What is needed is a word-for-word copy of the lines below from the one with "INFORMATIONEN" through the one with "sospensione di", both included, with every picture left out.

#### Records supplied:
**********
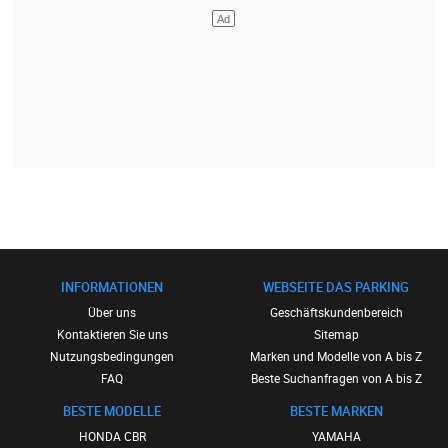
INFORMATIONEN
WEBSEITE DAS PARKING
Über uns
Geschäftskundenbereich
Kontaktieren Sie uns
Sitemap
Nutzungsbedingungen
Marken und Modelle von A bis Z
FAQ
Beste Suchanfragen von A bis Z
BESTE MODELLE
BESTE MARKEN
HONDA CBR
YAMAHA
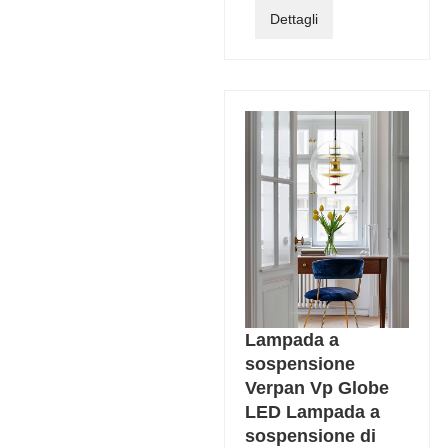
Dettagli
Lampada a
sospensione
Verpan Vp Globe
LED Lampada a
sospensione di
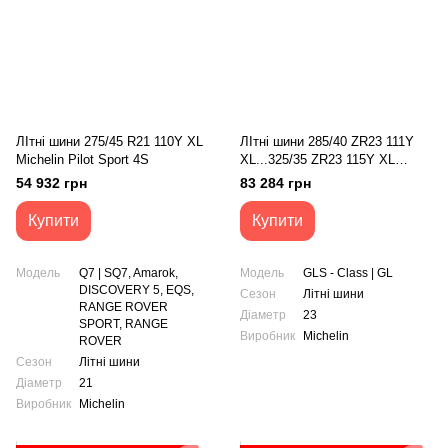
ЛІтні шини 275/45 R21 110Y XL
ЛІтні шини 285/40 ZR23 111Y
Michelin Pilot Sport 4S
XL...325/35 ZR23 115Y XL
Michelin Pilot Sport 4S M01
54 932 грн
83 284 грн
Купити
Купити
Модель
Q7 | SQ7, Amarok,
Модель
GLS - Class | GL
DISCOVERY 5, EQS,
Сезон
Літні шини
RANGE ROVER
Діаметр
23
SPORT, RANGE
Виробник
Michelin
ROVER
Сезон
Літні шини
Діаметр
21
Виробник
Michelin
**********
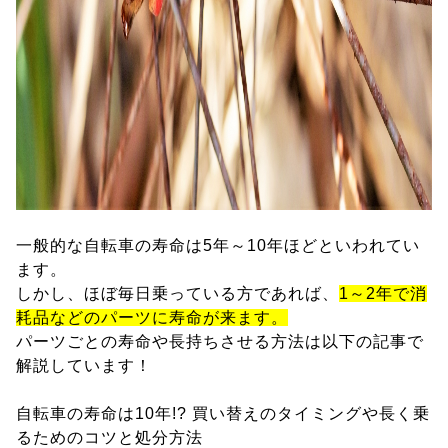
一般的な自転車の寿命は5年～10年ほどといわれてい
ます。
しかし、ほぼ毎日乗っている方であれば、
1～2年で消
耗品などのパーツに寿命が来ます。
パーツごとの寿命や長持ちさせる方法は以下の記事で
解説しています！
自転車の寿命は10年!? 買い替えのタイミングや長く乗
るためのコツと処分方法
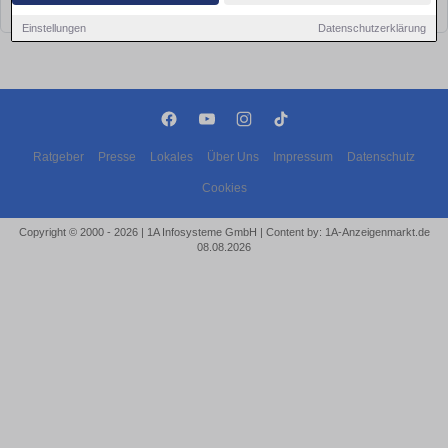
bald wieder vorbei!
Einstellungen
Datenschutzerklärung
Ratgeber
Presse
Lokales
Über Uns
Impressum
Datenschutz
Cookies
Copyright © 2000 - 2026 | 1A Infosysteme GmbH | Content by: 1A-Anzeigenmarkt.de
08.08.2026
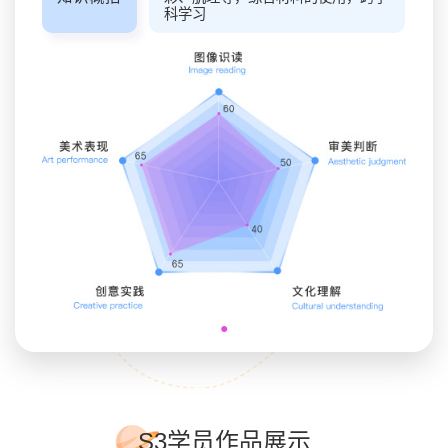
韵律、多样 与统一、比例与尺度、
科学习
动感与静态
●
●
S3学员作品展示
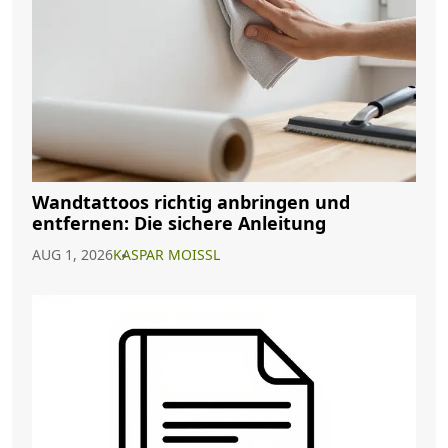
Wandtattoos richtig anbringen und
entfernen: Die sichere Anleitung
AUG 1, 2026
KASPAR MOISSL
**********
#### Reply to the task:
INFORMATIONEN
WEBSEITE DAS PARKING
Über uns
Geschäftskundenbereich
Kontaktieren Sie uns
Sitemap
Nutzungsbedingungen
Marken und Modelle von A bis Z
FAQ
Beste Suchanfragen von A bis Z
BESTE MODELLE
BESTE MARKEN
HONDA CBR
YAMAHA
Dettagli
Lampada a
sospensione
Verpan Vp Globe
LED Lampada a
sospensione di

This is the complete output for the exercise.